Why certain types of organisms descend and modify and survive through the course of time while others do not is explained by Darwin through the concept of “natural selection.” Darwin explained the concept of “natural selection” in the following manner:
“It may be said that natural selection is daily and hourly scrutinizing, throughout the world, every variation, even the slightest; rejecting that which is bad, preserving and adding up all that is good; silently and insensibly working, whenever and wherever opportunity offers, at the improvement of each organic being in relation to its organic and inorganic conditions of life.”
“We see nothing of these slow changes in progress, until the hand of time has marked the long lapse of ages, and then so imperfect is our view into long past geological ages, that we only see that the forms of life are now different from what they formerly were.”
Thus, natural selection is a force which takes climactic and environmental factors into account and then acts “only through and for the good of each being” to borrow from Darwin. The history of natural selection amongst the human race is demonstrated by the replacement of the Homo erectus which spread to Europe and Asia from Africa about two million years ago by a more technologically advanced Homo sapiens species which again came out of Africa somewhere between one hundred to three-hundred thousand years ago.
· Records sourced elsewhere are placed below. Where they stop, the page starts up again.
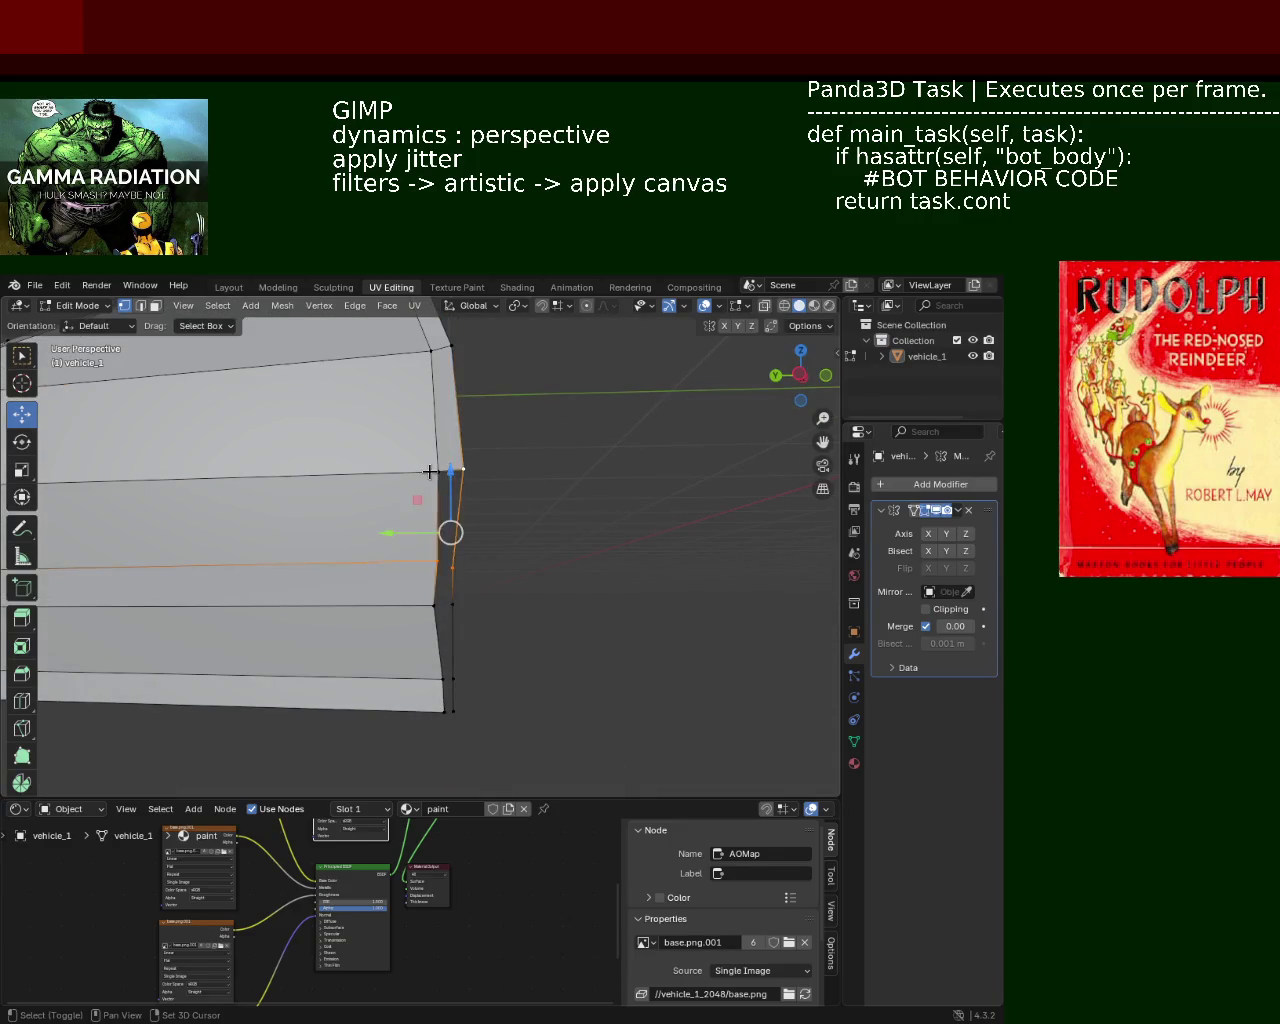
click(447, 540)
mouse_move(446, 540)
middle_down()
mouse_move(338, 480)
mouse_move(394, 517)
middle_up()
click(400, 575)
Raise the selected rear-corner vertex and adjust its height along Z.
drag(402, 535, 432, 540)
middle_drag(432, 540, 458, 563)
Two major subgroups of the Homo erectus in Europe were the Homo neanderthalensis and the Homo heidelbergensis, and the two major subgroups of the Homo erectus in Asia are the Chinese and Malay peoples.
As one scholar argued, the story of the Homo sapiens is a story of technology. Arguably, the reason why the Homo sapiens were able to replace the Homo erectus of Europe and Asia is because of technology. In turn, why Europe and Asia could have adjusted to prevailing circumstances can in large part be explained by technology. And recent advances and changes in technology might be ushering in yet another epoch in the evolutionary history of the Homo sapiens. Certain scholars like Yuval Noah Harari have argued that these recent advancements and changes in technology can overcome ‘natural selection’ itself by altering the biological constitution of human beings through accessing the “biochemical algorithms” of a human being. While computers and machines have “electronic algorithms” which can be accessed and changed, animals and human beings are thought to have “biochemical algorithms” which can be accessed and changed and in turn can enable human beings to overcome natural selection, according to Harari.
Whereas natural selection enabled human evolution and gene mutations up until now, technology will enable the evolution and gene mutations in human beings from this point forward, so the theory goes. Nevertheless, there is an opposite school of thought with regards to the theory of evolution from the one that is “gene-centric” and must be considered, namely the environment-centric school of evolution which does not discount ‘natural selection’ is thought to have more preponderance, relevance, and significance to an understanding of natural and social reality at the present moment. Thus, rather than being a set of antiquated and obsolete ideas that should be buried in the annals of history, Darwin’s ideas are as relevant to an understanding of natural and social reality now as they were during the peak of Western “Enlightenment” a number of centuries ago in Europe.